You might also consider other ways of exploring career options - volunteering is mentioned above, also informational interviews, finding mentors, taking classes, using online tutorials and classes, etc. See if you can do some working vacations where you take time off work to try something different.

Good luck!
posted by bunderful at 8:05 PM on November 5, 2013


1. The comment about joke benefits is correct. There are basically none from what I can tell.

2. Some contracts last only a few days, others have lasted months. I have gone several months without finding a placement.

I could be wrong, but I get the impression that you imagine you will sign up at a temp agency, and they will actively work to keep you near-constantly employed. That has not been my experience. Everyone I know who is also looking for work is signed at multiple recruiters, and it is a constant balancing act to ensure that you aren't submitted for the same position by more than one. Some agencies are aggressive and will try to submit you for anything regardless of your stated interests. Some won't submit without you asking them to, and others do nothing but the paperwork if you get a placement and then you never hear from them again.

IME you should absolutely, positively expect to not work for several months a year. I have been doing this for a year and half now through five recruiters, and have been proactively notified that I was being submitted for a position only about half a dozen times. It seems to me that the power and prevalence of recruiters nowadays is just a racket, as I am still doing the vast majority of work to be done in finding placements. I wish I had known ahead of time that they are largely useless, as I wasted a lot of time thinking that they were going to help me much more than they have.

3. Be up front about any hard limits you have.

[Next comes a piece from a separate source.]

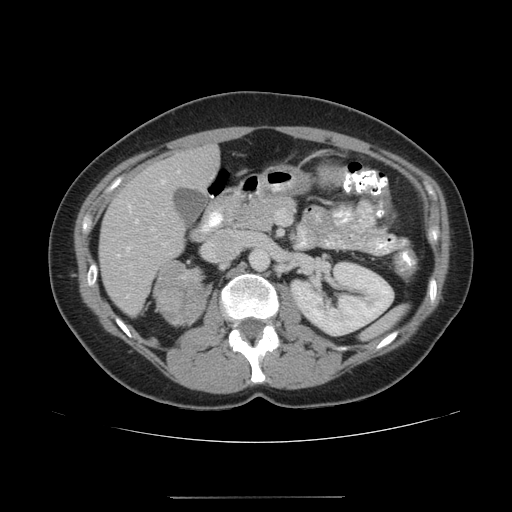
Contrast-enhanced abdominal CT, one axial slice. Slice 99 of 161 in the series (ordered by position). Intravenous contrast given. Soft-tissue window (W 400 / L 40 HU). 3.75 mm slice thickness. 512 × 512 image matrix, field of view 380 × 380 mm. Female patient. Case-level facts recorded for this patient, not image findings: diagnosis: adrenocortical carcinoma; tumour side: right adrenal; tumour size at pathology: 9 cm; Ki-67 index: 14 %; stage (as recorded): 3.
Outlined on this slice (semi-automatic segmentation, software-assisted and operator-edited):
- mass: bounding box (x1, y1, x2, y2) in pixels: (155, 261, 211, 325)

4. As an accidental career admin, I highly recommend that you do whatever you can to utilize that BS and get yourself a career in science. From what I have seen, companies nowadays view admin employees as so expendable that there are almost no temp-to-hire opportunities, whereas the company I am currently temping for only hires some of their more skilled staff that way. If you can stay on the science track, I suspect you will have more opportunities in the long run.

In general, I think asperity is on the money. I started doing this because I was miserable in the job I'd had before, which lasted for 13 years. I had all the benefits and time off I could want, it was just soul-killing and I didn't fit in there. I positively adore the company I am temping for now and have gotten 3 different contracts for them this year. But there is no hope of getting a full time job with them this way and a lot of the time, they can't even tell me how long the contract will last. If I had known what the employment situation was like nowadays, I would have stayed at my soul-killing job.
posted by heatvision at 7:09 AM on November 6, 2013 [2 favorites]


i have been temping in chicago for the past 8 or so years. lampshade has it right: temp agencies here pretty much feel that they are doing you the favor and you will need to be as flexible as possible to get work.

how bad is the temp market here: i was just offered a short term gig from a regular agency that i've worked at for years for many assignments. it was an assignment that i have worked before at the same company that i have temped at three or four times in the past five years. this time the temp agency offered me $2 less per hour.